Just returned from Pranzo at Divino in Brentwood. What's "pranzo" you ask? In a word...brunch.

But this deserves its special name, as it is done in a more refined, nuanced way than your typical omellete/benedict/pancake brunch.

The room has soaring ceilings, crisp tablecloths, and fresh flowers vibrant in the streaming sunlight. The Pranzo menu features about a dozen options, most with Italian names which escape me.

I ordered Trappezatta - To the uninitiated, that means rich, soft, creamy scrambled eggs w. herbs, balanced atop a pair of toasted crusty baguette slices, each topped with red tomato and a rectangle of tangy, crumbly white cheese (along the lines of parmesan). As if this was insufficient, the plate is strewn with generous slices of speck (like prosciutto, but a drier, firmer, less fat-ribboned ham), and kissed with two slices of tomato, each topped with a golf ball-sized portion of creamy burratta and a basil leaf. And then, it's finished off with an incredibly delicate leek/potato pillow dumpling.

This is exactly what you could expect for breakfast if you woke up one morning in a rustic little town on the Dalmatian Coast, where Goran (Divino's proprietor) says he draws most of his culinary influences.

My distracted associate (don't ask) ordered the first thing that caught her eye - a grilled vegetable pizza. It was delicious, suggesting that you probably can't go wrong on this menu.

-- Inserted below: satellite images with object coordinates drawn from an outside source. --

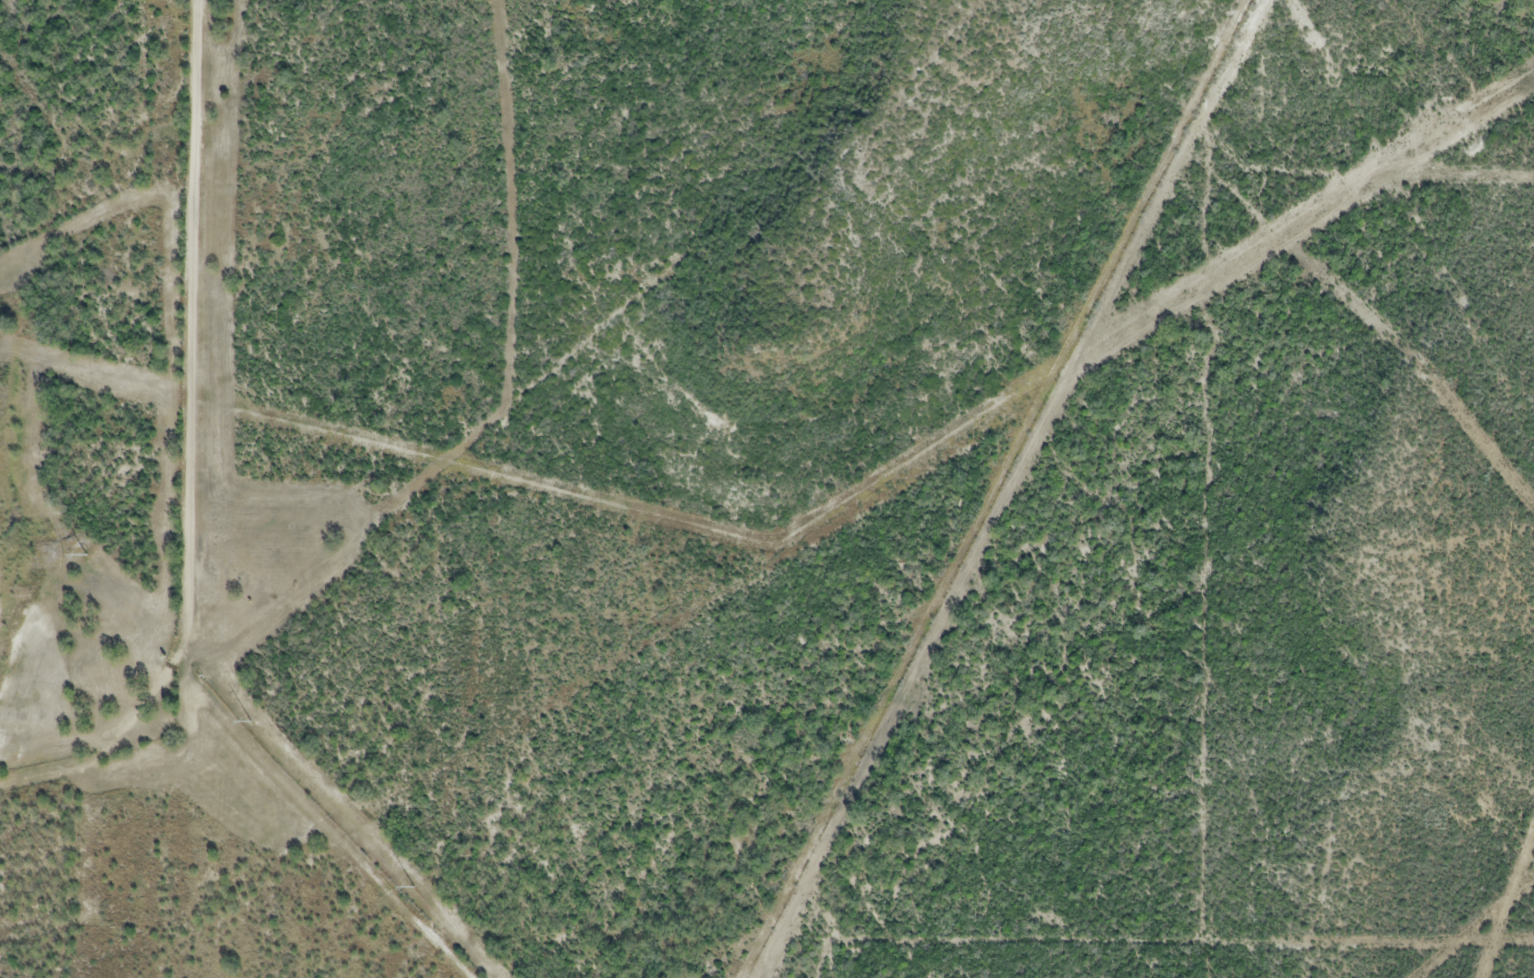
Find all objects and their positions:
road: (190, 332)
power tower: (87, 555)
power tower: (251, 722)
power tower: (413, 887)

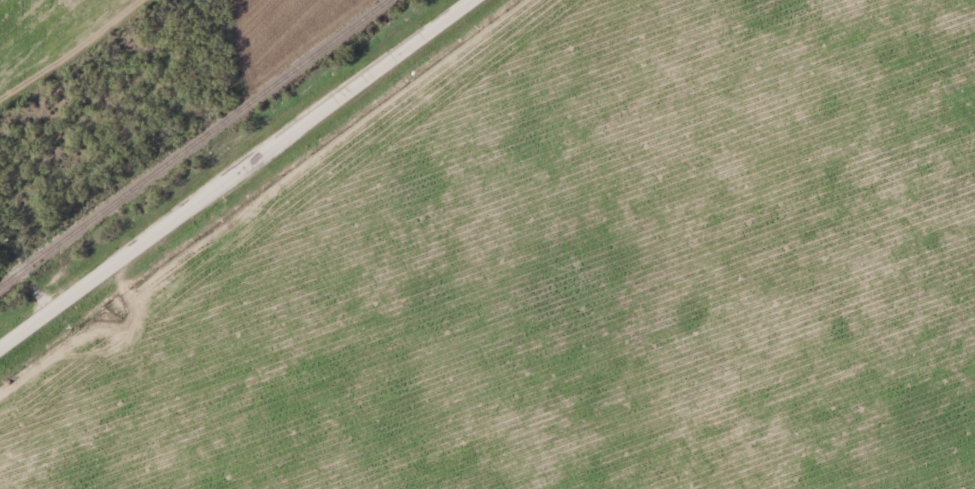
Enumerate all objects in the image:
railway: (193, 143)
road: (235, 174)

Other tables had an eggy-looking porridge (maybe a breakfast rissoto?).

Other menu items that sounded good were Scottish smoked salmon and eggs and scrambled eggs with your choice of a bunch of different kinds of exotic mushrooms.

I can't stress enough how much care the kitchen seems to take with their eggs. The menu lists a few different preparations, and I suspect that they are varying levels of scrambled/poached/braised/soft-boiled/etc. The fact that they acknowledge the many ways to treat an egg demonstrates to me the attention that is being paid to the details.

I can't say how long they've been open for "Pranzo," but I hope they keep it up, because I'll be back.